Will Eddie Jones Pay the Penalty for Poor England Six Nations Campaign?


A post-Easter debrief into England’s dismal Six Nations campaign conducted by the RFU may bring the national team to a crossroads.

With two-and-a-half years to go before the next Rugby World Cup in France, the soul-searching that follows a disappointing Six Nations essentially boils down to one big decision from the hierarchy. They can stick with Red Rose head coach Eddie Jones or twist and bring a new man in.

The RFU wasted very little time in axing predecessor Stuart Lancaster following a similarly poor campaign, when England hosted the 2015 Rugby World Cup and exited the tournament on home soil at the pool stage. It is worth noting that Jones led England to fifth place in the Six Nations of 2018 and held on to his job then.

Three years on from that, following a run to the last Rugby World Cup final in Japan the following year and Six Nations success in 2020, the lie of the land may be very different. Jones has been in charge for five years now and previous quotes about head coaches having a shelf life at international level seemingly condemn him from his own mouth.

One striking feature on the pitch from those wearing the Red Rose jersey this winter was a lack of discipline. England conceded a dozen or more penalties, averaging 13.6, in every match of a humbling Six Nations that saw them lose to all their British Isles rivals in the same campaign for the first time in 45 years.
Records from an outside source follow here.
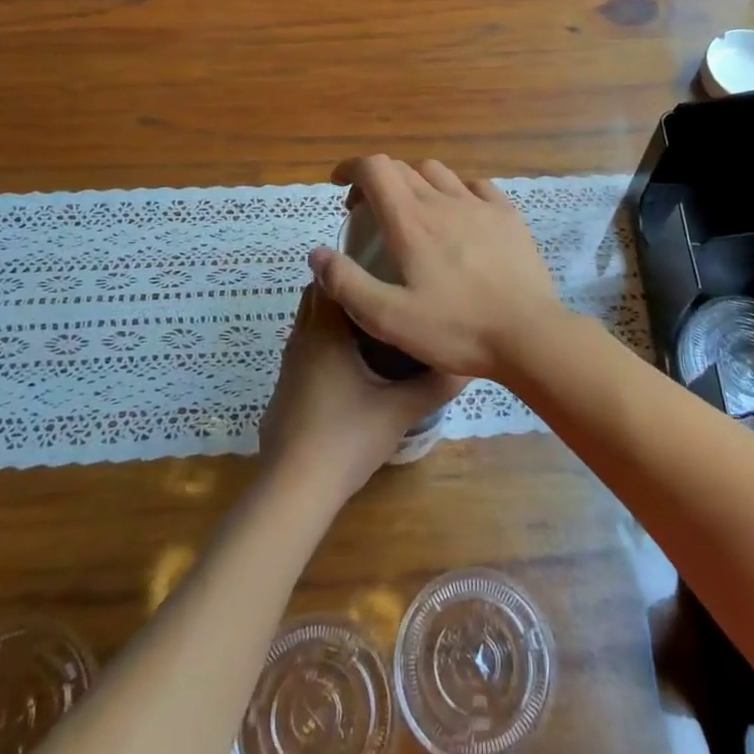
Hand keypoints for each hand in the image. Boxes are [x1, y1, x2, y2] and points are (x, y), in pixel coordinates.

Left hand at [258, 285, 464, 502]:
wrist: (295, 489)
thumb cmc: (347, 437)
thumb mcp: (400, 409)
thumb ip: (435, 384)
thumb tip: (467, 365)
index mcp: (324, 332)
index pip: (329, 278)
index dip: (353, 266)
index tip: (385, 265)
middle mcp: (301, 340)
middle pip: (317, 297)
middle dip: (346, 290)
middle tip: (386, 294)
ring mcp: (288, 366)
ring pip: (309, 325)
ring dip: (335, 319)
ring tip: (375, 326)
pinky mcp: (285, 390)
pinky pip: (305, 350)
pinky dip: (325, 345)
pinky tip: (353, 367)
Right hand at [307, 155, 565, 381]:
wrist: (529, 335)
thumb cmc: (456, 329)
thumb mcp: (389, 318)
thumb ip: (347, 284)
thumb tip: (317, 253)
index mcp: (411, 222)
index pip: (375, 168)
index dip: (352, 168)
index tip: (340, 185)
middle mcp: (443, 201)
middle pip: (402, 169)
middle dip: (377, 181)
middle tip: (369, 213)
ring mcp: (480, 205)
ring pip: (438, 172)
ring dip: (415, 183)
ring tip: (413, 213)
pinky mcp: (508, 216)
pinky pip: (476, 186)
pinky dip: (456, 190)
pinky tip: (459, 215)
It had been over four decades since auld enemies Scotland enjoyed success at Twickenham. The tone for the Red Rose seemed set right from the Calcutta Cup clash there, with their penalty count a dizzying high of 15 and Billy Vunipola in the sin bin.

YouTube video

England are 9/2 third-favourites in the outright rugby union betting odds for the next World Cup, but haven’t played like a side fancied only behind New Zealand and tournament hosts France. They did beat Les Bleus, though, courtesy of Maro Itoje’s late try.
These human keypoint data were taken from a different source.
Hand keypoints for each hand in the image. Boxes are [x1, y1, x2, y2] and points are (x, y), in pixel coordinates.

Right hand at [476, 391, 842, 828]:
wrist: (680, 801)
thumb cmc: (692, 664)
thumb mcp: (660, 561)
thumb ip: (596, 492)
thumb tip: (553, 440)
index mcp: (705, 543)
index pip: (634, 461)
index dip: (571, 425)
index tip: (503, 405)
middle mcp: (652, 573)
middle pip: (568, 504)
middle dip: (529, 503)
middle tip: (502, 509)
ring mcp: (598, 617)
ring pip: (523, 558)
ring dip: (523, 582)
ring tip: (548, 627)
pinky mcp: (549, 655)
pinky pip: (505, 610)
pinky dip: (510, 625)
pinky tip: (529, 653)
The same player, a lock for inclusion in Jones’s second row (pun intended), was lucky to avoid sanctions for conceding five penalties on his own in the controversial loss to Wales in the previous Six Nations game. Being such an experienced side, the Red Rose must get a grip on discipline regardless of who is in charge of taking them forward.
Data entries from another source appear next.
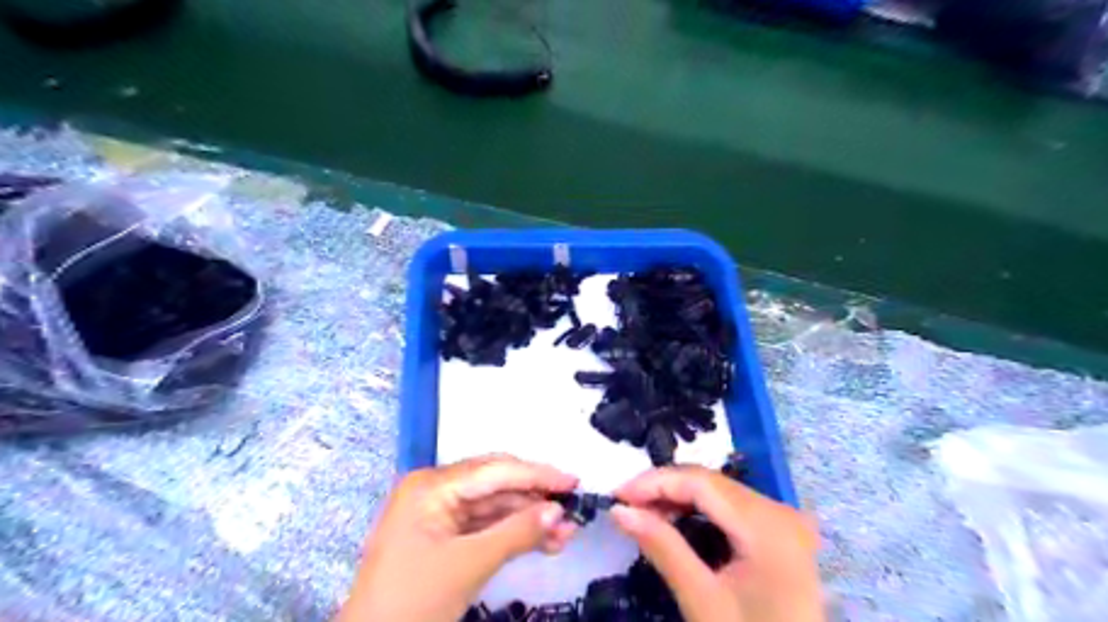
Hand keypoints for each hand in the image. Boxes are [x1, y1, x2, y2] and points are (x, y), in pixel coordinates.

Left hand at [337, 452, 580, 620]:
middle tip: (573, 507)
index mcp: (432, 485)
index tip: (574, 481)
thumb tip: (558, 511)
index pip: (494, 471)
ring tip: (565, 533)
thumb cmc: (412, 602)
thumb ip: (516, 532)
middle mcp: (435, 490)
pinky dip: (513, 534)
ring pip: (494, 507)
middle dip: (535, 499)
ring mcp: (439, 514)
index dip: (536, 475)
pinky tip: (543, 542)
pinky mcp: (444, 537)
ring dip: (528, 519)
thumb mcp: (469, 565)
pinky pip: (485, 527)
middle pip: (496, 485)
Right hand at [610, 467, 826, 621]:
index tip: (617, 495)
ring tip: (645, 514)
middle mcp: (781, 511)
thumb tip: (619, 510)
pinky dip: (700, 509)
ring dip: (679, 498)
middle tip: (626, 506)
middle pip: (711, 483)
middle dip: (664, 489)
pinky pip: (732, 506)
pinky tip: (676, 521)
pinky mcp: (782, 532)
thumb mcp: (703, 601)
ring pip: (720, 491)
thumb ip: (662, 548)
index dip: (655, 482)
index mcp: (768, 526)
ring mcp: (785, 520)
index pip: (701, 482)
Try stats don’t make good reading for Jones or the RFU either. Only Italy scored fewer and conceded more points in this year’s Six Nations. You might even argue there has been an over-reliance on Anthony Watson, whose four crossings account for a third of England’s tries this campaign. Owen Farrell has passed 1,000 points for his country, but his on-field leadership as captain is under the microscope because of the ill-discipline.

The Red Rose style hasn’t exactly been pretty to look at either, and their catching of aerial balls definitely wasn’t up to scratch against Ireland. Jones has spoken of his desire to lead England in France, but the choice is out of his hands.